There isn't a chance that it's the worst. It IS is the worst first move. However 1.c4 g5 is a legitimate opening.

shivank2005

see this grobs is known has worst opening for white because of g4 whites poor king side becomes too weak and now a days nobody falls in these traps of grobs.

pfren

Well... white is MUCH worse after 1.g4 d5 2.Bg2 Bxg4! using very simple chess after 3.c4 c6 (white's big cheapo just doesn't work), so this leaves Basman's approach 2.h3, where white is just worse...

Not such a good advertisement for an opening, is it?

EarthFlatNotaGlobe

Mr. IM pfren,    "white is just worse".    Any engine will say white is "just worse" after the first move.  The point is not to prove the Grob is a perfect opening.  The point is to show that black had better know how to respond or black will be in big trouble...which is the case with all openings.

dpnorman

The Grob sucks! Why are we wasting our lives talking about this? 

user0719

The Sokolsky (Organgutan, Polish) Opening 1.b4 is the Q-side correlate to the Grob. At first glance, I like the idea of it better since it doesn't weaken the monarch area as already alluded. I can also say that 1.b4 confuses the daylights out of many opponents, or at least this has been true in my own case. I've been able to steal black e-pawns and even black k-side rooks from players rated 500 ELO pts higher on many, many occasions. I wonder if the Grob (the "Spike") could achieve some similar coups, but I don't yet have the experience with it to make a conclusion. I'll start trying the Grob immediately, because I love this kind of "bad" chess that allows you to blow away stronger opponents and not get credited for it. Or at least, not get theoretical credit. The best "easy" trap in Grob's is to catch the black Queen's rook following 1.g4 ..d5  2.Bg2 ..Bxg4  3.c4, and now if 3 ..dxc4 then you've won the exchange and the rook is yours.

BronsteinPawn
dpnorman escribió:

The Grob sucks! Why are we wasting our lives talking about this? 

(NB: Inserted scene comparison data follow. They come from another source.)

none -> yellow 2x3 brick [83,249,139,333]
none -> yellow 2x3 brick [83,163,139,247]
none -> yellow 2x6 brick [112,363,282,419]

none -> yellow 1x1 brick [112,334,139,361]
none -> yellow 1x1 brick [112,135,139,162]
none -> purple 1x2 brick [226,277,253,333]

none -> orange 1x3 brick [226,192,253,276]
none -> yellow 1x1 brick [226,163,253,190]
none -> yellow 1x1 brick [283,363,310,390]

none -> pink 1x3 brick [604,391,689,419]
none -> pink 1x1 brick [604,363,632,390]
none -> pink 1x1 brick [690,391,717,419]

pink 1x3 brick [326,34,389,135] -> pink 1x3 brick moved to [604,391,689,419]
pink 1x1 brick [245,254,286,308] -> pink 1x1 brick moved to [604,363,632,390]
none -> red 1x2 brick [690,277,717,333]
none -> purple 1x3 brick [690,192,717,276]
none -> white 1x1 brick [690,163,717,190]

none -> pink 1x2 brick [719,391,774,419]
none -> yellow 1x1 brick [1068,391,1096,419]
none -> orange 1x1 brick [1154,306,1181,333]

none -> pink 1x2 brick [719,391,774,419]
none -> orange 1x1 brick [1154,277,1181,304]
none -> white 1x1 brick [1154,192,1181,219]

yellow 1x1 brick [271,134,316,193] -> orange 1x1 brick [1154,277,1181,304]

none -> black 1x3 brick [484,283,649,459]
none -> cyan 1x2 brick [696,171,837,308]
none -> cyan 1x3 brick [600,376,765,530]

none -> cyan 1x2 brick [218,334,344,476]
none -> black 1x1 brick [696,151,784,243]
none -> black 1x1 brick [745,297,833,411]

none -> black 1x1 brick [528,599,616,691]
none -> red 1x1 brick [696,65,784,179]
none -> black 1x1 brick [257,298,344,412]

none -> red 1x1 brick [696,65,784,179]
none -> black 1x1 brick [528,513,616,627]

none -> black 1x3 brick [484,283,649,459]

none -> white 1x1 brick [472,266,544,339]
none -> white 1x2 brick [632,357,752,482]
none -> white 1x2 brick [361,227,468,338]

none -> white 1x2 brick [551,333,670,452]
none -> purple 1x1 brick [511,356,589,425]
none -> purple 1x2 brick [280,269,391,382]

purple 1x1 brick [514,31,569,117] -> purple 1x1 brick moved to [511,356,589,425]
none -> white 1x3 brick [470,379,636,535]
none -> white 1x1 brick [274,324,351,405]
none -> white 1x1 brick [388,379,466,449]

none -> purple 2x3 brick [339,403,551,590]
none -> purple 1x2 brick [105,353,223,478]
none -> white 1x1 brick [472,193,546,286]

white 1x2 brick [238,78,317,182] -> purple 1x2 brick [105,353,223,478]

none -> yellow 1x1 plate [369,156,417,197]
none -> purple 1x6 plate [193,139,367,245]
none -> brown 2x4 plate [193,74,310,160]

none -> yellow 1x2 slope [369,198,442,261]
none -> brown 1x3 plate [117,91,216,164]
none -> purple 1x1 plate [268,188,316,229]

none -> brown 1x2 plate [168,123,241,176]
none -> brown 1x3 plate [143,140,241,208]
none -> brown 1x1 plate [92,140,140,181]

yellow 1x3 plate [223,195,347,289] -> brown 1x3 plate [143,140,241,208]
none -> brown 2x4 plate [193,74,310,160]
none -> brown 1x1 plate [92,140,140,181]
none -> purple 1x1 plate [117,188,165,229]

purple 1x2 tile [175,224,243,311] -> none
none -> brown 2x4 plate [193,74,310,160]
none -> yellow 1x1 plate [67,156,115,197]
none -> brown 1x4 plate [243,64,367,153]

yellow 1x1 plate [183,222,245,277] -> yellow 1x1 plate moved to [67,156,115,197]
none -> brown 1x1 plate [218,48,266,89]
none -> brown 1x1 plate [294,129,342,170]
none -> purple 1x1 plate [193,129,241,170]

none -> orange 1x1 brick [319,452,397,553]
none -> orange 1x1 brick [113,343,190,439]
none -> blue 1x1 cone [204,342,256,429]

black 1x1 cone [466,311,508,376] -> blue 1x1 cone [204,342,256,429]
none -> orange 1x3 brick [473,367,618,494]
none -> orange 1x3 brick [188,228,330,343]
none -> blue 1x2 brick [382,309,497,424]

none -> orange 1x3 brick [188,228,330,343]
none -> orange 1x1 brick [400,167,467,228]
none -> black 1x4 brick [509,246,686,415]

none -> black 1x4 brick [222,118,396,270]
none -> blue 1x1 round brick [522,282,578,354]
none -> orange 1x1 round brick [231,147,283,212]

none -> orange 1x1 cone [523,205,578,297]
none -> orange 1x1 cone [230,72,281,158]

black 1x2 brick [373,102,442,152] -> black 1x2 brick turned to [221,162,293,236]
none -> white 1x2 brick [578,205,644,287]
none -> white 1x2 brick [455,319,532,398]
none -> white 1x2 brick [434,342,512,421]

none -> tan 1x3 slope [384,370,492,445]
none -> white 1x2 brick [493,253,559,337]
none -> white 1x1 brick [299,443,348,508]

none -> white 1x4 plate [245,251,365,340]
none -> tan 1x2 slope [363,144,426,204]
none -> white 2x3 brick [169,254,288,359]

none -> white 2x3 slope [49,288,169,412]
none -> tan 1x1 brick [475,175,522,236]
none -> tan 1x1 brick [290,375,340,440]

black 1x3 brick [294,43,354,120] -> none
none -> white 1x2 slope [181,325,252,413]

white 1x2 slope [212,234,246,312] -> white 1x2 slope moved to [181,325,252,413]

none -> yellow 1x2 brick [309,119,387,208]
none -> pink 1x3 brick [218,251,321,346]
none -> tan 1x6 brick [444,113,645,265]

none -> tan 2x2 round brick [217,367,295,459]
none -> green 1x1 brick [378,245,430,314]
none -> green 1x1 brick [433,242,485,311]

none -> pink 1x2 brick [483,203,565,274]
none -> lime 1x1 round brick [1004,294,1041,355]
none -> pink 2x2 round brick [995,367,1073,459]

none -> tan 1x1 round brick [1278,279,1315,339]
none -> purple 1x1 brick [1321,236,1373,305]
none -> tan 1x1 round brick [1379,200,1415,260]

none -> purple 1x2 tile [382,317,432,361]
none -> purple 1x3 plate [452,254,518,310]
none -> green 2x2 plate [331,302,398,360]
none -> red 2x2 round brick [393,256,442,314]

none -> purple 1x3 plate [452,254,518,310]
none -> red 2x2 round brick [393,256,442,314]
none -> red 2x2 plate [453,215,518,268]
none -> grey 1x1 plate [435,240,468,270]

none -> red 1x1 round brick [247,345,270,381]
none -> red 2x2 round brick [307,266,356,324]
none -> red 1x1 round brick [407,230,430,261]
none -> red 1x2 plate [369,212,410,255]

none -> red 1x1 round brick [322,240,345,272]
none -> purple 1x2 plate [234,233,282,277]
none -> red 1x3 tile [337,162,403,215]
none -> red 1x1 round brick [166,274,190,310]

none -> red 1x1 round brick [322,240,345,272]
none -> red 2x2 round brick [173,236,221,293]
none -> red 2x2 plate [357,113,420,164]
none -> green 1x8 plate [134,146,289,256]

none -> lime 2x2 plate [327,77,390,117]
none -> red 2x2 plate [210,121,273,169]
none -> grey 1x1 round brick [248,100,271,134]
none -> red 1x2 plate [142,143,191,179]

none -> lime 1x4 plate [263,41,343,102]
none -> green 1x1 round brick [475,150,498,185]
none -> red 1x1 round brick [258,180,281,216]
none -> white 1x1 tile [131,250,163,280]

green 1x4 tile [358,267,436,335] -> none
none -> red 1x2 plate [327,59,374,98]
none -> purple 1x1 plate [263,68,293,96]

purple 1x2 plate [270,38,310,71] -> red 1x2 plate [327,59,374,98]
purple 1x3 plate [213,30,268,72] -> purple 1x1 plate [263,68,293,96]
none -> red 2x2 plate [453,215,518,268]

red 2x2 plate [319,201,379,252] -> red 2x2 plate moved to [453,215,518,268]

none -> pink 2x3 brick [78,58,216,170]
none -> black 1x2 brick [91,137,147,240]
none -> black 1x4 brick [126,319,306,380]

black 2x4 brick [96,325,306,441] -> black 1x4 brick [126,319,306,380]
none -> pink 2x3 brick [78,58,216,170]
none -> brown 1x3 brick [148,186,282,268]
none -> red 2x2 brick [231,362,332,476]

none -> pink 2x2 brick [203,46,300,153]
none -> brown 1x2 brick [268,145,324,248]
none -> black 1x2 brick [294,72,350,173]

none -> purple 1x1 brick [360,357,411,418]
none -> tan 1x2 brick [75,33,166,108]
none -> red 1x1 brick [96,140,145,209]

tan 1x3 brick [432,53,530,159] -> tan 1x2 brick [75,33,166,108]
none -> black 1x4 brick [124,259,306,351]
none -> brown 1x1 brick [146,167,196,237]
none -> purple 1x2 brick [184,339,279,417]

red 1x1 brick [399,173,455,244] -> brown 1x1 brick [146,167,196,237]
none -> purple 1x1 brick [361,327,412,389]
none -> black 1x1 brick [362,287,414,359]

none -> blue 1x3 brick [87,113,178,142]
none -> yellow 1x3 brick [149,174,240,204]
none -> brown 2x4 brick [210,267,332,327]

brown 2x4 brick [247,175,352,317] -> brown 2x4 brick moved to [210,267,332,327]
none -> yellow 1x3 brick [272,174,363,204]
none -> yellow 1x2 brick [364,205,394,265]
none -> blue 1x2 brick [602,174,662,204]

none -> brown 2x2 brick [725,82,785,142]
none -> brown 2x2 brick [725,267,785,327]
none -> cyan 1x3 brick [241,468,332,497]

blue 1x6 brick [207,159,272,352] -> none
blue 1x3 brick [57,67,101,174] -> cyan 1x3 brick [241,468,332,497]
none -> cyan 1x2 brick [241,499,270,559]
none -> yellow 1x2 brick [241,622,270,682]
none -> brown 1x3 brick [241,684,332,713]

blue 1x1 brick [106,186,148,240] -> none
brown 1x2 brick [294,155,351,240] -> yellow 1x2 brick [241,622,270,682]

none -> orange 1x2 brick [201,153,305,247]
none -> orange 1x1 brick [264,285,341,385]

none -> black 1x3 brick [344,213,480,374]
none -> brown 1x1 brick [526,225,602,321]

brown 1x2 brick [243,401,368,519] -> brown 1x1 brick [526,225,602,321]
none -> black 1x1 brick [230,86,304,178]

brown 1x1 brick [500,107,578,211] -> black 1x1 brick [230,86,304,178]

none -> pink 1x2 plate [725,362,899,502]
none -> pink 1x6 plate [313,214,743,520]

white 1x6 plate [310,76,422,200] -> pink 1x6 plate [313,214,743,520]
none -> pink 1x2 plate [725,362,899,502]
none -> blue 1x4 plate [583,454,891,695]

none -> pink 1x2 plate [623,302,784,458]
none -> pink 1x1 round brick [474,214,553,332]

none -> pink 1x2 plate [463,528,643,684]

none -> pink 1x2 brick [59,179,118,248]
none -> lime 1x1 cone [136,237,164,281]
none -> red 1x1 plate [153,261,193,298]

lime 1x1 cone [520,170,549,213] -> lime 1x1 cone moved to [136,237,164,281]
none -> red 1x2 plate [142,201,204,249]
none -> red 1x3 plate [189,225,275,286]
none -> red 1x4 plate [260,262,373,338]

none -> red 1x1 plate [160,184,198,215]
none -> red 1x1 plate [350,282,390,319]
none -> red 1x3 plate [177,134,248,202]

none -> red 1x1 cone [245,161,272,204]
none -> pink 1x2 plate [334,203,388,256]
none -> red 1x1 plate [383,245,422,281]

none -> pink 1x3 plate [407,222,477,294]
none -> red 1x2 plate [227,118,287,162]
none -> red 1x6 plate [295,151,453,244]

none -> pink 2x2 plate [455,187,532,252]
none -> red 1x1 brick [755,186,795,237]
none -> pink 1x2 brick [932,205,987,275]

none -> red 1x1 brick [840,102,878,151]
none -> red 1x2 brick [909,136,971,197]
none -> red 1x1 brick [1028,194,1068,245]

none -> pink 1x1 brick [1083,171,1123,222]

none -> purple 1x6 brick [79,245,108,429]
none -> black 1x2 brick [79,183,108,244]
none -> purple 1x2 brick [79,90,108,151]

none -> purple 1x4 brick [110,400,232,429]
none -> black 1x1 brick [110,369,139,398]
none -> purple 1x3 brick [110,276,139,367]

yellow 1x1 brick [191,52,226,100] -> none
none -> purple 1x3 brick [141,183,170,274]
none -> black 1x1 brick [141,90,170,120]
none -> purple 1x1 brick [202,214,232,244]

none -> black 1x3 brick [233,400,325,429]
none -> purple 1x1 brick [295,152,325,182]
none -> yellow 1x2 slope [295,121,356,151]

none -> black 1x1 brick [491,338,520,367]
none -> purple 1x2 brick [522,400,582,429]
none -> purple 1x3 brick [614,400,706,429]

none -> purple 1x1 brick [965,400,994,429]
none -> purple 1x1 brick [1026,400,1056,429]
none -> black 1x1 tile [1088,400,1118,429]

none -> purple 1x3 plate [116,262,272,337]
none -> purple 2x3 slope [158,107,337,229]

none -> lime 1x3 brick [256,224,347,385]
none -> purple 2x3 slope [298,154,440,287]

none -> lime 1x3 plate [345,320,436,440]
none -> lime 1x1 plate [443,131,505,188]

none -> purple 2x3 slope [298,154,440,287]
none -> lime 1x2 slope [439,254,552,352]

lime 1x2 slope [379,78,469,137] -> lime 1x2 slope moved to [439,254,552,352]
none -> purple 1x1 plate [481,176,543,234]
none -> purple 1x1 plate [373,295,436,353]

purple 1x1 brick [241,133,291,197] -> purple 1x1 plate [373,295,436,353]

Relativity, you should know about it by now. If you truly are going to school...

DrSpudnik

Everything sucks in its own special way.

chesster3145

I would categorically disagree. The Grob sucks, and for many reasons. First, the positional weaknesses created by 1. g4?:

e2-e4 is no longer desirable due to the hole created on f4 and the further weakening of f2.

If White plays d2-d4, White's e- and f- pawns become somewhat backward.

h4 is weak already.

Castling kingside is no longer desirable.

Secondly, what can happen to White because of that:

Black can occupy the center at will.

Black is given weaknesses to shoot at right away.

If White chooses to castle queenside, he faces the problem of developing all of his queenside pieces within a relatively cramped position.

 

Put simply, White is significantly worse. The issue isn't that he has committed any fatal error, but that his position is fundamentally unsound and rather prospectless.